▶ Task description:
Each record that follows should be duplicated exactly, except for its pictures.

Skeletal landmark data:
----
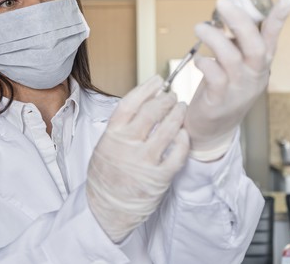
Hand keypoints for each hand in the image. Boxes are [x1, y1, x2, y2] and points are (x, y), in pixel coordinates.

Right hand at [86, 75, 189, 242]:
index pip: (131, 103)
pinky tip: (184, 133)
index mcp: (112, 135)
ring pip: (168, 129)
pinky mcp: (159, 177)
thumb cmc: (107, 175)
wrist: (107, 208)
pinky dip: (183, 140)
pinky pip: (178, 153)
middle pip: (152, 112)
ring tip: (181, 109)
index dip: (146, 88)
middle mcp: (128, 145)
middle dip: (166, 100)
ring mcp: (144, 161)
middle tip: (173, 96)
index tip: (158, 81)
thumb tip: (144, 102)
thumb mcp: (105, 144)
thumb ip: (122, 126)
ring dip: (178, 115)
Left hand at [184, 0, 289, 160]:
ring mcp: (238, 89)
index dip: (281, 15)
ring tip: (200, 27)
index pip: (273, 36)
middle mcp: (254, 74)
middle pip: (254, 45)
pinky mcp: (219, 100)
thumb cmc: (224, 89)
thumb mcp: (237, 65)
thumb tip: (229, 13)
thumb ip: (236, 43)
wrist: (214, 128)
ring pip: (231, 58)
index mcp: (260, 62)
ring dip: (214, 38)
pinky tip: (199, 60)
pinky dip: (205, 63)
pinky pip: (214, 76)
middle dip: (239, 20)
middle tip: (221, 2)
----
▶ Worked solution:
Hand keypoints for each hand in the image. Boxes are [x1, y1, x2, y2] and points are (x, y), in pixel coordinates.

Right hand at [86, 75, 189, 242]:
index pip: (131, 103)
pinky tip: (184, 133)
index mcp: (112, 135)
ring pip: (168, 129)
pinky mcp: (159, 177)
thumb cmc: (107, 175)
wrist: (107, 208)
pinky dip: (183, 140)
pinky pip: (178, 153)
middle pip: (152, 112)
ring tip: (181, 109)
index dip: (146, 88)
middle mcp: (128, 145)
middle dip: (166, 100)
ring mcp: (144, 161)
middle tip: (173, 96)
index tip: (158, 81)
thumb tip: (144, 102)
thumb mcp: (105, 144)
thumb ip: (122, 126)
ring dip: (178, 115)
Left hand at [184, 0, 289, 160]:
ring mcp: (238, 89)
index dip: (281, 15)
ring tip: (200, 27)
index pip: (273, 36)
middle mcp: (254, 74)
middle pip: (254, 45)
pinky mcp: (219, 100)
thumb cmc: (224, 89)
thumb mcp: (237, 65)
thumb tip: (229, 13)
thumb ip: (236, 43)
wrist: (214, 128)
ring pip: (231, 58)
index mcp: (260, 62)
ring dip: (214, 38)
pinky tip: (199, 60)
pinky dip: (205, 63)
pinky pip: (214, 76)
middle dip: (239, 20)
middle tip: (221, 2)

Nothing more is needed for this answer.